蜜月 8
「さ、行きましょうか、5合目」
「露天風呂は?」
「お風呂入っちゃったら外行きたくなくなっちゃうでしょ?」
仲居さんがいなくなった途端に私にくっついて動きを封じ込めた悠さんは、既に服の裾から手を侵入させていた。もう背中にあるホックを外そうとしていたけど、このまま流されたら5合目にも散策にも行けない。
「俺、美咲と露天風呂で富士山見られればそれでいいんだけど」
そっと抵抗する私の唇を不満気に奪い取る。やはりホックはすぐに外されてしまい、彼の大きな手が膨らみを包み、温かな感触に脳が思考を止めてしまいそうになる。
「は、るか、さん…。それだと、…いつもの休日と…っ!変わらない、でしょ…?」
「富士山が見れるから、いつもとは違うだろ?」
耳元で囁く声に、脳が完全に機能停止を起こしそうだ。時折与えられる先端の刺激が私の脳内を支配し始めた。立ったまま、あっという間に服を脱がされる。もはや力が全く入らない私の身体は、悠さんが支えていなければ崩れ落ちていただろう。気が付けばお互い裸のまま横抱きにされて露天風呂にそっと入れられていた。

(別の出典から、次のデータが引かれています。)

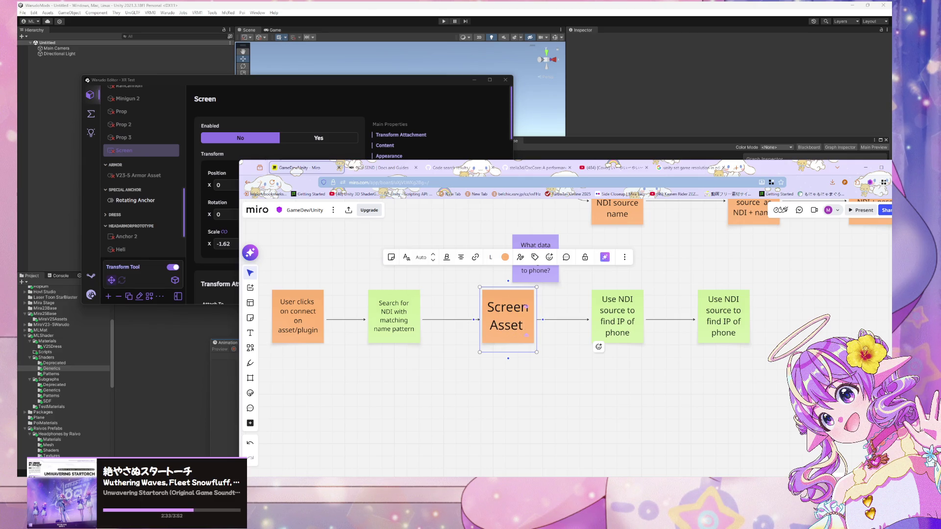
# Change 'clicks' to 'clicked' in the first orange note
pyautogui.doubleClick(311, 302)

富士山が視界に入ったけど、私の腕は悠さんの首に絡みついた。そのまま唇を何度も重ねていると、そそり立った彼自身の硬度は更に上がった。
「美咲、手をついて…。温泉の中でするのは、良くないから…」
言われるがままに露天風呂の縁に手をついた。その直後、悠さんが挿入ってきた。激しい律動に、声が漏れそうになる。家とは違って、露天風呂の塀の向こうはお隣の部屋の露天風呂だ。声を我慢していると更に感度が増した気がした。